Friday, May 1, 2015

Toulouse and Auch: Impressions

Hello again from Lourdes, France. We arrived earlier this afternoon, leaving Toulouse, and stopping at Auch along the way. We're all still accounted for and safe and sound. In this post I'll be writing a little bit about my impressions of France so far, and in particular Toulouse and Auch.

The main site related to the pilgrimage was the Basilica of St. Sernin — that 900 year old cathedral that I mentioned in my last post. The inside of the cathedral was breathtaking! Reliquaries lined the back part of the church and each one was covered in gold and ornately decorated. To think that some of the figures, let alone the actual structure, have existed for hundreds of years is just mind-blowing. Oddly, the beauty and history that is wrapped up in the ancient building seems to fade as soon as you step out the door. Cars and motorcyclists whiz past the tourists just trying to hold onto their cameras, further in the city the main tower of the cathedral is not visible, and modern stores like McDonalds, Claire's jewelry, and H&M are everywhere. I couldn't help feeling rather disappointed with this seeming lack of care the local people non-chalantly walking past on their cell phones show toward such an important historical structure. However, the more I thought about it, the more I began to accept that this is not the case at all. I think the cathedral and the surrounding historical buildings are still just as important as they were 900 years ago, its just that modernity, growth, and time have drawn the attention away from the initial awe, that we as tourists feel, when approaching the church. As a historian, it's difficult to admit that such a phenomenon is okay. It's not quite a "one man's junk is another man's treasure" situation going on here, but rather a "I've seen it, I live here, I need to check my email" sort of situation. Such attitudes make it difficult to imagine what pilgrims would have seen and experienced hundreds of years ago, but I think it is truly amazing that such a grand structure has withstood the encroaching waves of modernity over time. The Basilica of St. Sernin was a truly remarkable place to visit and I feel so very lucky to have had the chance to gaze at its beauty.

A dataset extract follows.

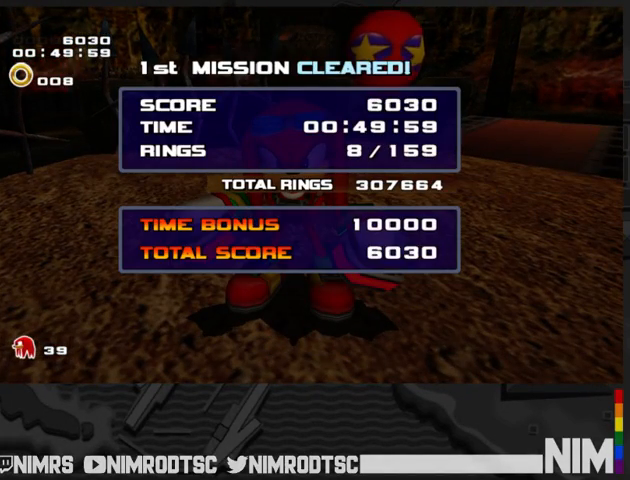
Gameplay with a controller (Xbox layout); each line is a JSON object with the inputs held at the frame after it. "button_events" lists button changes between this image and that frame as [ms after this image, input, new state], when the widget could be followed in between (sticks are given only as held states). This document gives stick clicks only as held states, not as events. Not read: L2 R2.
{"buttons": ["START"], "left_stick": "center", "right_stick": "center", "button_events": [[33, "START", "down"], [100, "START", "up"], [167, "START", "down"], [233, "START", "up"], [333, "START", "down"], [400, "START", "up"], [467, "START", "down"]]}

Similiar observations can be said about the cathedral at Auch. I thought St. Sernin was big. Well, Auch was much, much bigger than St. Sernin. The 16th century stained glass windows were one of the most interesting characteristics of the entire cathedral. Each of the 18 sets of windows depicted hundreds of images that had significant symbolism — saints, disciples, Jesus, cherubs, and other religious figures. They were so detailed and so well preserved, they looked as if they had been created just yesterday using high-tech graphic technology.  The other impressive feature of this cathedral was the choir. Each of the hand-carved choir stalls were unique in their depictions of saints, disciples, religious figures, etc., no other stall was the same. These weren't your grandfather's whittling pieces either, these were ornate masterpieces, some no bigger than my pinky finger. The details were so intricate that it was difficult to process them all and make sense of it. To think that someone actually sat there hundreds of years ago thinking about how this would look and exactly who they wanted to depict is just baffling. The artwork in the choir stalls at Auch Cathedral will forever be a fond memory. Perhaps the pictures I took there will serve as a nice screen saver on my laptop!

That's all for now. Tonight we are in Lourdes, and the next posting will cover today's adventures.